→ Task inputs
/---
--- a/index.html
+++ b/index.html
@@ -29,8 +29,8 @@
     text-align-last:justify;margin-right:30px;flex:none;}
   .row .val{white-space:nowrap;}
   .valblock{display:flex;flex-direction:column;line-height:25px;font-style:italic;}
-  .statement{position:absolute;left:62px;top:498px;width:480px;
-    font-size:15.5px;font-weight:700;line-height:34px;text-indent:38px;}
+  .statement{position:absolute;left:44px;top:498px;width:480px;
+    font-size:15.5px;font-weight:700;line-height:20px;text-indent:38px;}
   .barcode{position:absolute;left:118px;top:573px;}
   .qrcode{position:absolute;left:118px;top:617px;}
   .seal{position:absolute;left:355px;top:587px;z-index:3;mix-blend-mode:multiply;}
\---
/---
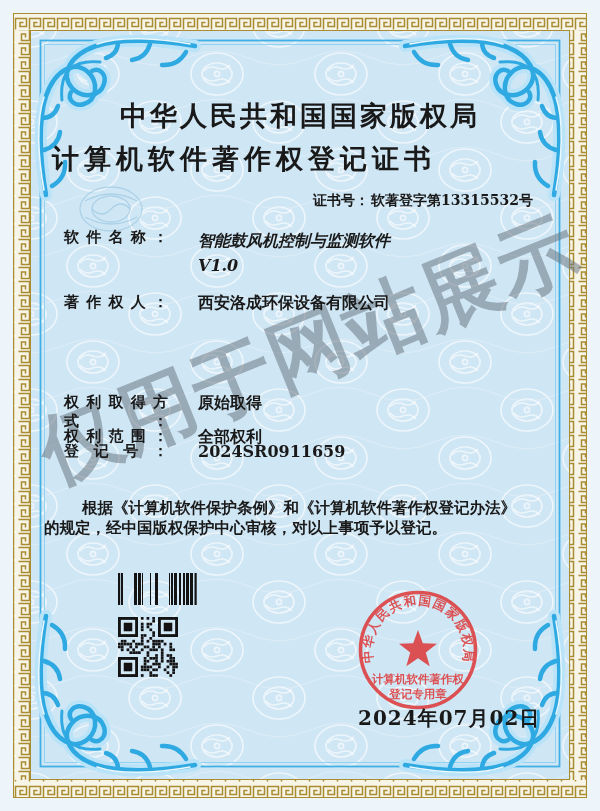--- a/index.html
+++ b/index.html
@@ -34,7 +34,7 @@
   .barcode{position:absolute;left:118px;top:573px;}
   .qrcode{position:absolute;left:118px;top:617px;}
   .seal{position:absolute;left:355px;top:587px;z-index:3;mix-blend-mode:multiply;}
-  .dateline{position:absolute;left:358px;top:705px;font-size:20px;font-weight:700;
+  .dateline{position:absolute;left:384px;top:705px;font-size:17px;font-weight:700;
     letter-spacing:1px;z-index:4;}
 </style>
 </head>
\---
→ Aim of the exercise
Of the lines above, show those in which "font" appears.

→ Solution for this exercise
   .valblock{display:flex;flex-direction:column;line-height:25px;font-style:italic;}
-    font-size:15.5px;font-weight:700;line-height:34px;text-indent:38px;}
+    font-size:15.5px;font-weight:700;line-height:20px;text-indent:38px;}
-  .dateline{position:absolute;left:358px;top:705px;font-size:20px;font-weight:700;
+  .dateline{position:absolute;left:384px;top:705px;font-size:17px;font-weight:700;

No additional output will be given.